Les vérités sur la fibre optique en Belgique
Les trois principaux opérateurs télécoms du pays rivalisent pour connecter les clients à la fibre optique. Un investissement énorme, indispensable, complexe, souvent mal compris par les clients et les investisseurs en Bourse.
Les temps sont compliqués pour les opérateurs de télécommunications en Belgique. Les investisseurs les regardent de loin. Les particuliers ont du mal à s’enticher des dernières nouveautés que sont la 5G pour la téléphonie mobile et la fibre optique pour les foyers, que Proximus, Orange et Telenet déploient à des rythmes différents. Ce sont des améliorations incrémentales, moins spectaculaires que le déploiement de l’internet rapide et des réseaux mobiles voici deux décennies et demie.
Les avantages en vitesse sont conséquents… mais les réseaux actuels en Belgique sont déjà performants ; il est possible de suivre sans souci une série sur Netflix en haute définition. Les entreprises peuvent toutefois y trouver avantage, avec le développement de l’informatique en cloud pour lequel la vitesse et la réactivité de la fibre sont précieux.
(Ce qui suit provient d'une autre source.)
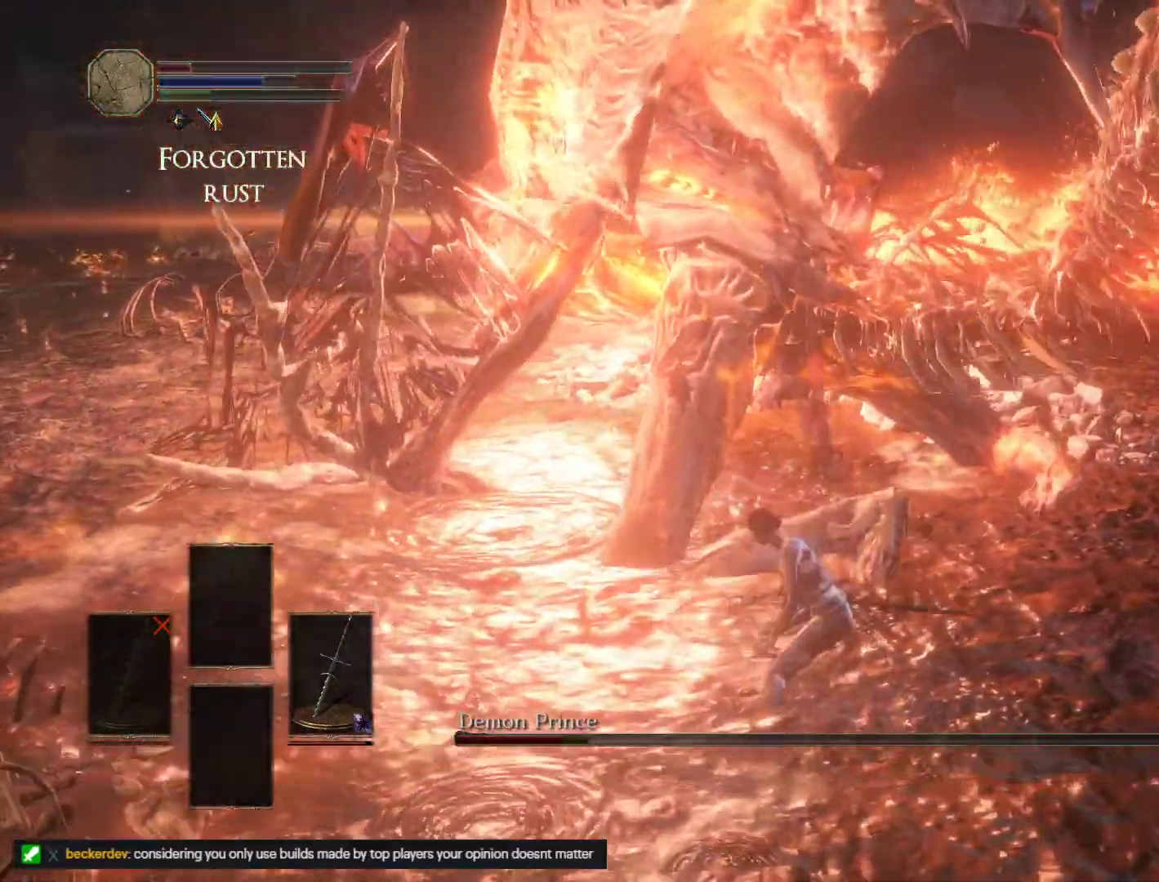
{"keys": ["s"], "mouse": [], "events": []}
Mais les gains sont surtout importants pour les opérateurs eux-mêmes, en termes d’économies de gestion de réseau. Proximus avance que la fibre est 55% moins chère en coûts opérationnels que le fil de cuivre. Il y a également moyen de facturer un peu plus cher le service.
Un futur proche incertain
Les opérateurs n’encaisseront sans doute les avantages, en termes de marge, que dans un certain temps, après avoir affronté un mur d’investissements pour moderniser leurs réseaux. Et justement, cette perspective lointaine n’emballe pas les investisseurs. Au point que Liberty Global, le premier actionnaire de Telenet, a lancé une OPA sur les titres cotés pour sortir l’entreprise de Bourse. Il ne les achète pas très cher: 22 euros pour une action qui dépassait les 60 euros en 2018. L’OPA n’est pas réjouissante pour les actionnaires fidèles mais KBC Securities a recommandé d’accepter l’offre parce qu’elle propose 33% de mieux que le cours juste avant l’OPA (16 euros) et que le futur proche est incertain. Un concurrent dans la téléphonie mobile, Citymesh, est attendu en 2024. A la fin de l’OPA, le 12 juillet, Liberty Global a accumulé 93,23% des parts et pourrait dépasser le seuil des 95% après la réouverture de l’offre le 24 août.
Ces investissements sont considérables, en particulier quand il s’agit de relier les domiciles à la fibre (FTTH, fiber to the home), et affectent les résultats. Proximus, en tête pour le déploiement de la fibre (25% de la clientèle couverte actuellement), accuse un recul de sa rentabilité, malgré une croissance des ventes.
A cause d’une concurrence élevée et des investissements considérables consentis dans la fibre et la 5G. Ici aussi, le cours de Bourse s’en ressent: il n’a cessé de reculer, de même que le dividende, depuis 2019. La cotation a été divisée par quatre, pour tourner autour des 6 ou 7 euros actuellement.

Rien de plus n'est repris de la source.